I wipe a stray tear rolling down my cheek. “I miss him so much, Fent. I miss his stupid jokes and Dodger stats and calls late at night to ponder life’s great mysteries. I just wish he’d come home.”

That’s the best I can do without going into detail, and the last thing I want to do is to spoil this moment with a timeline of events, the way he looked on the proof of life video, the worst case scenario the government has given us and what that would do to me and my family if it were true.

His face is buried in my hair. “I’m sorry. I know what it feels like to lose someone.”

“He’s not dead,” I choke.

“No, I know. I didn’t mean that, rudo,” he says hurriedly. He breathes me in, holding me tight. “In my line of work, we lose a lot of people, whether it be their lives or just that they walk away and we never see them again. And, you know, both of my parents are gone.” He presses a kiss to my head. “Having an attachment to someone and having them leave is one of the hardest parts of life.”

I wonder if that’s one of the reasons he doesn’t have friends or girlfriends, why he purposefully doesn’t let a lot of people in. I don’t get to ponder it too long before he speaks again.

“Sometimes I think getting on a boat and floating around would be the easiest life, the best use of my money.”

“Why don’t you?”

“Lots of reasons. I guess the main one is I can’t trust anyone to handle my businesses. We do a lot of important things, and I can’t just walk away from that.”

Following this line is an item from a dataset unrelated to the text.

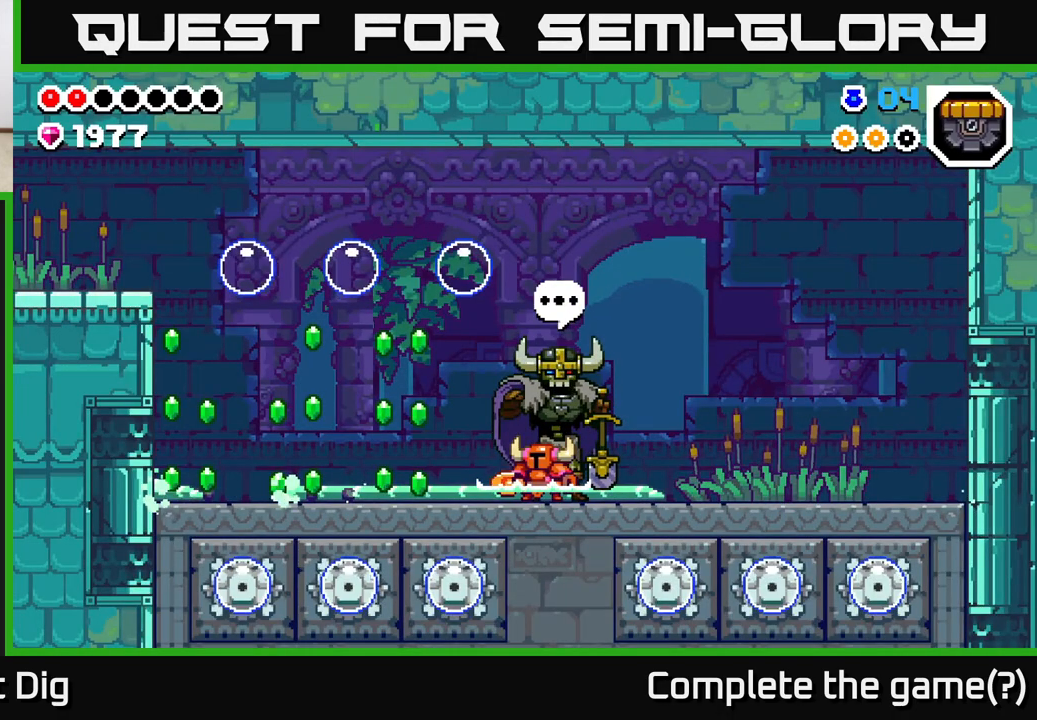
{"buttons": ["A"], "left_stick": "left", "right_stick": "center", "events": [[33, "left_stick", "left"], [450, "A", "down"]]}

“Like make food?” I laugh, wiping my face with the back of my hands.

“Making food, yes,” he chuckles. “And helping children with scholarships and buying land before the trees can be cut off it. We provide security to hotels and casinos, keep concert goers safe. We fund small businesses that hire homeless people and help get them started in life. Lots of different things.”